US technology giant Intel said will not move ahead with a controversial €30 billion chip factory in the German city of Magdeburg, as part of a new cost-cutting programme.
“We have decided not to move forward with previously planned projects in Germany and Poland,” CEO Lip-Bu Tanthe said in presenting dismal second-quarter results on July 24.
“Over the past several years, the company invested too much, too soon – without adequate demand. In the process, our factory footprint became needlessly fragmented and underutilised,” he said.
Intel first announced plans to build the semiconductor “mega fab” in March 2022, as part of a broader European investment plan. Called Silicon Junction, the project would have created 3,000 jobs in the economically weak eastern German region, where Intel acquired 450 hectares of land for the factory.

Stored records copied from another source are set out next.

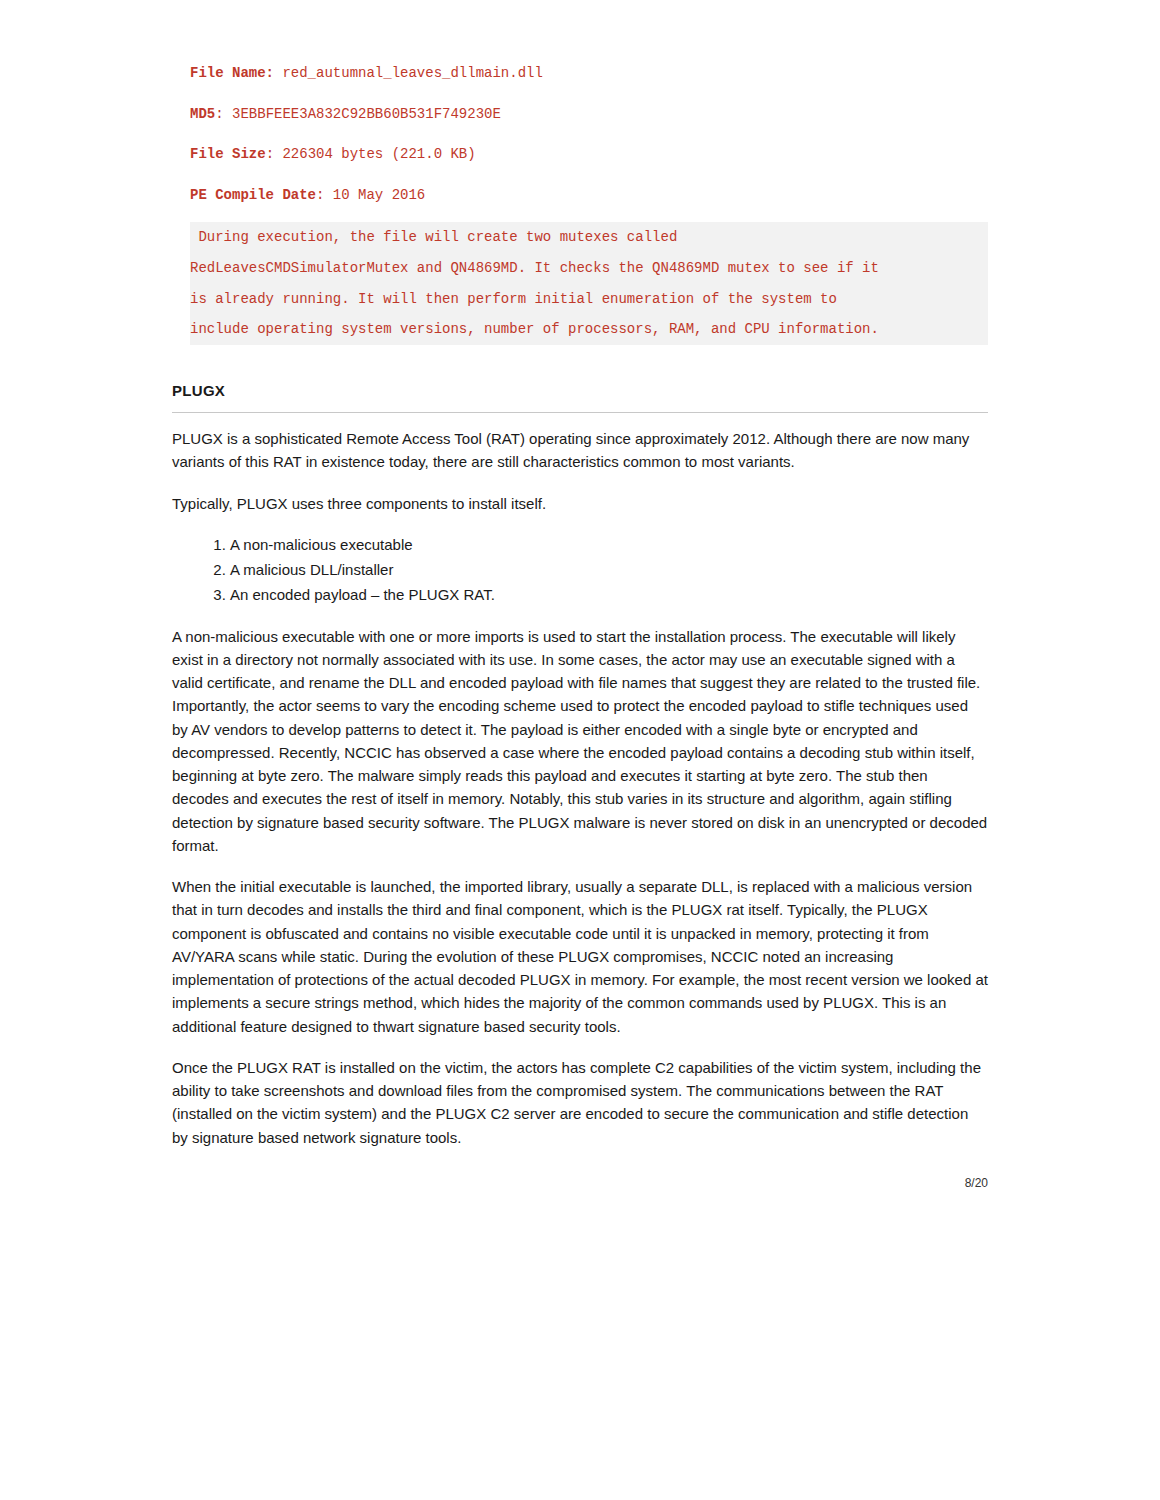File Name: red_autumnal_leaves_dllmain.dll MD5: 3EBBFEEE3A832C92BB60B531F749230E File Size: 226304 bytes (221.0 KB) PE Compile Date: 10 May 2016 During execution, the file will create two mutexes called RedLeavesCMDSimulatorMutex and QN4869MD. It checks the QN4869MD mutex to see if it is already running. It will then perform initial enumeration of the system to include operating system versions, number of processors, RAM, and CPU information.
PLUGX
PLUGX is a sophisticated Remote Access Tool (RAT) operating since approximately 2012. Although there are now many variants of this RAT in existence today, there are still characteristics common to most variants.
Typically, PLUGX uses three components to install itself.
A non-malicious executable
A malicious DLL/installer
An encoded payload – the PLUGX RAT.
A non-malicious executable with one or more imports is used to start the installation process. The executable will likely exist in a directory not normally associated with its use. In some cases, the actor may use an executable signed with a valid certificate, and rename the DLL and encoded payload with file names that suggest they are related to the trusted file. Importantly, the actor seems to vary the encoding scheme used to protect the encoded payload to stifle techniques used by AV vendors to develop patterns to detect it. The payload is either encoded with a single byte or encrypted and decompressed. Recently, NCCIC has observed a case where the encoded payload contains a decoding stub within itself, beginning at byte zero. The malware simply reads this payload and executes it starting at byte zero. The stub then decodes and executes the rest of itself in memory. Notably, this stub varies in its structure and algorithm, again stifling detection by signature based security software. The PLUGX malware is never stored on disk in an unencrypted or decoded format.
When the initial executable is launched, the imported library, usually a separate DLL, is replaced with a malicious version that in turn decodes and installs the third and final component, which is the PLUGX rat itself. Typically, the PLUGX component is obfuscated and contains no visible executable code until it is unpacked in memory, protecting it from AV/YARA scans while static. During the evolution of these PLUGX compromises, NCCIC noted an increasing implementation of protections of the actual decoded PLUGX in memory. For example, the most recent version we looked at implements a secure strings method, which hides the majority of the common commands used by PLUGX. This is an additional feature designed to thwart signature based security tools.
Once the PLUGX RAT is installed on the victim, the actors has complete C2 capabilities of the victim system, including the ability to take screenshots and download files from the compromised system. The communications between the RAT (installed on the victim system) and the PLUGX C2 server are encoded to secure the communication and stifle detection by signature based network signature tools.
8/20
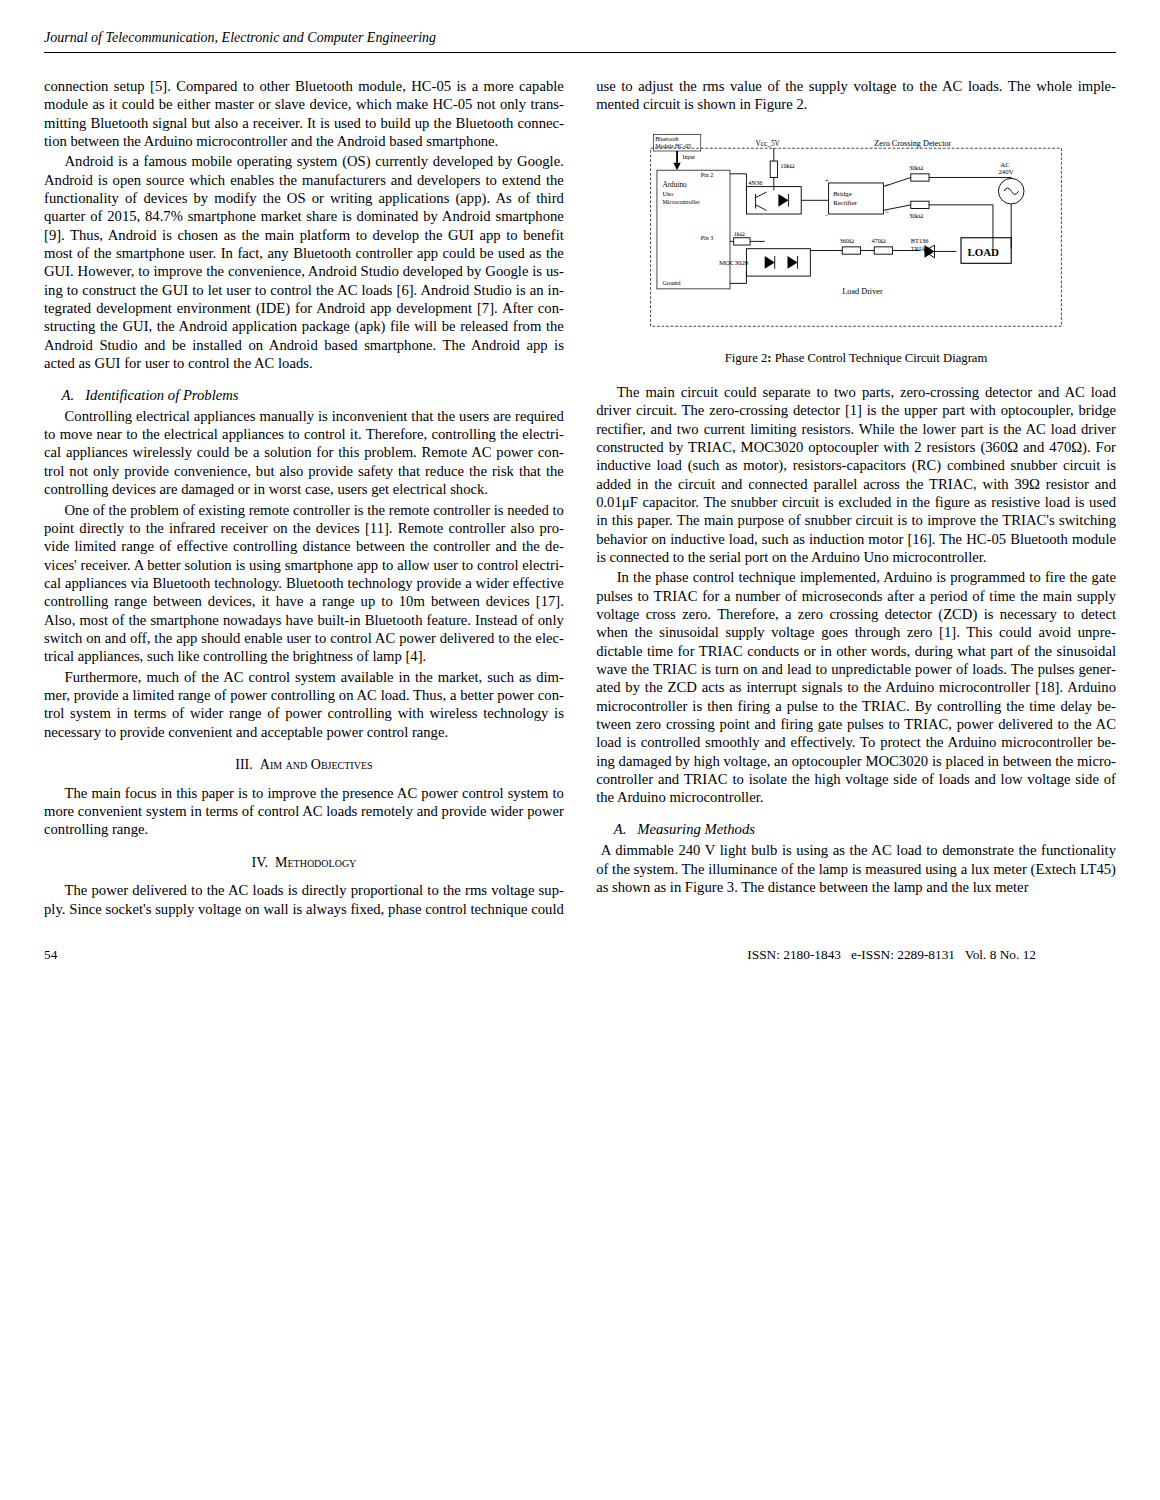Journal of Telecommunication, Electronic and Computer Engineering
connection setup [5]. Compared to other Bluetooth module, HC-05 is a more capable module as it could be either master or slave device, which make HC-05 not only transmitting Bluetooth signal but also a receiver. It is used to build up the Bluetooth connection between the Arduino microcontroller and the Android based smartphone.
Android is a famous mobile operating system (OS) currently developed by Google. Android is open source which enables the manufacturers and developers to extend the functionality of devices by modify the OS or writing applications (app). As of third quarter of 2015, 84.7% smartphone market share is dominated by Android smartphone [9]. Thus, Android is chosen as the main platform to develop the GUI app to benefit most of the smartphone user. In fact, any Bluetooth controller app could be used as the GUI. However, to improve the convenience, Android Studio developed by Google is using to construct the GUI to let user to control the AC loads [6]. Android Studio is an integrated development environment (IDE) for Android app development [7]. After constructing the GUI, the Android application package (apk) file will be released from the Android Studio and be installed on Android based smartphone. The Android app is acted as GUI for user to control the AC loads.
A. Identification of Problems
Controlling electrical appliances manually is inconvenient that the users are required to move near to the electrical appliances to control it. Therefore, controlling the electrical appliances wirelessly could be a solution for this problem. Remote AC power control not only provide convenience, but also provide safety that reduce the risk that the controlling devices are damaged or in worst case, users get electrical shock.
One of the problem of existing remote controller is the remote controller is needed to point directly to the infrared receiver on the devices [11]. Remote controller also provide limited range of effective controlling distance between the controller and the devices' receiver. A better solution is using smartphone app to allow user to control electrical appliances via Bluetooth technology. Bluetooth technology provide a wider effective controlling range between devices, it have a range up to 10m between devices [17]. Also, most of the smartphone nowadays have built-in Bluetooth feature. Instead of only switch on and off, the app should enable user to control AC power delivered to the electrical appliances, such like controlling the brightness of lamp [4].
Furthermore, much of the AC control system available in the market, such as dimmer, provide a limited range of power controlling on AC load. Thus, a better power control system in terms of wider range of power controlling with wireless technology is necessary to provide convenient and acceptable power control range.
III. Aim and Objectives
The main focus in this paper is to improve the presence AC power control system to more convenient system in terms of control AC loads remotely and provide wider power controlling range.
IV. Methodology
The power delivered to the AC loads is directly proportional to the rms voltage supply. Since socket's supply voltage on wall is always fixed, phase control technique could use to adjust the rms value of the supply voltage to the AC loads. The whole implemented circuit is shown in Figure 2.
Bluetooth Module HC-05 Input Arduino Uno Microcontroller Pin 2 Pin 3 Ground Zero Crossing Detector Vcc_5V 10kΩ 4N36 Bridge Rectifier + − ~ ~ 30kΩ 30kΩ AC 240V 1kΩ MOC3020 360Ω 470Ω BT136 TRIAC LOAD Load Driver
Figure 2: Phase Control Technique Circuit Diagram
The main circuit could separate to two parts, zero-crossing detector and AC load driver circuit. The zero-crossing detector [1] is the upper part with optocoupler, bridge rectifier, and two current limiting resistors. While the lower part is the AC load driver constructed by TRIAC, MOC3020 optocoupler with 2 resistors (360Ω and 470Ω). For inductive load (such as motor), resistors-capacitors (RC) combined snubber circuit is added in the circuit and connected parallel across the TRIAC, with 39Ω resistor and 0.01μF capacitor. The snubber circuit is excluded in the figure as resistive load is used in this paper. The main purpose of snubber circuit is to improve the TRIAC's switching behavior on inductive load, such as induction motor [16]. The HC-05 Bluetooth module is connected to the serial port on the Arduino Uno microcontroller.
In the phase control technique implemented, Arduino is programmed to fire the gate pulses to TRIAC for a number of microseconds after a period of time the main supply voltage cross zero. Therefore, a zero crossing detector (ZCD) is necessary to detect when the sinusoidal supply voltage goes through zero [1]. This could avoid unpredictable time for TRIAC conducts or in other words, during what part of the sinusoidal wave the TRIAC is turn on and lead to unpredictable power of loads. The pulses generated by the ZCD acts as interrupt signals to the Arduino microcontroller [18]. Arduino microcontroller is then firing a pulse to the TRIAC. By controlling the time delay between zero crossing point and firing gate pulses to TRIAC, power delivered to the AC load is controlled smoothly and effectively. To protect the Arduino microcontroller being damaged by high voltage, an optocoupler MOC3020 is placed in between the microcontroller and TRIAC to isolate the high voltage side of loads and low voltage side of the Arduino microcontroller.
A. Measuring Methods
A dimmable 240 V light bulb is using as the AC load to demonstrate the functionality of the system. The illuminance of the lamp is measured using a lux meter (Extech LT45) as shown as in Figure 3. The distance between the lamp and the lux meter
54 ISSN: 2180-1843 e-ISSN: 2289-8131 Vol. 8 No. 12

The project made headlines in June 2023 when Germany’s economics ministry, under Green party vice-chancellor Robert Habeck, agreed to subsidise the factory with a total of €10 billion in public funds – the largest ever state subsidy in German history.
This included previous grants already made under former German chancellor Angela Merkel (CDU).
In September 2024, Intel announced it would postpone beginning construction on the factory by two years.
Saxony-Anhalt’s state economics minister Sven Schulze (CDU) said he was not surprised about the decision.
“It seems Intel has very big internal challenges. Also you now have the ‘America first’ philosophy of Donald Trump in America now. Both are bad preconditions for Intel investments in Europe,” said Schulze.
Brussels Signal asked Magdeburg city officials for comment but had not heard back at the time of writing.
Several German economists, though, welcomed the cancellation of this highly subsidised investment.
The government should focus on setting the right general conditions for investments and leave it to markets which economic structures evolve, Stefan Kooths, researcher at the Institute for Global Economy Kiel (IfW) told news agency Reuters.
“The opposite approach, setting structural targets politically and then regulating them through subsidies and regulations, leads to a dead end”, added Kooths.
At least in the case of Intel, the subsidies were ultimately not paid out, he said.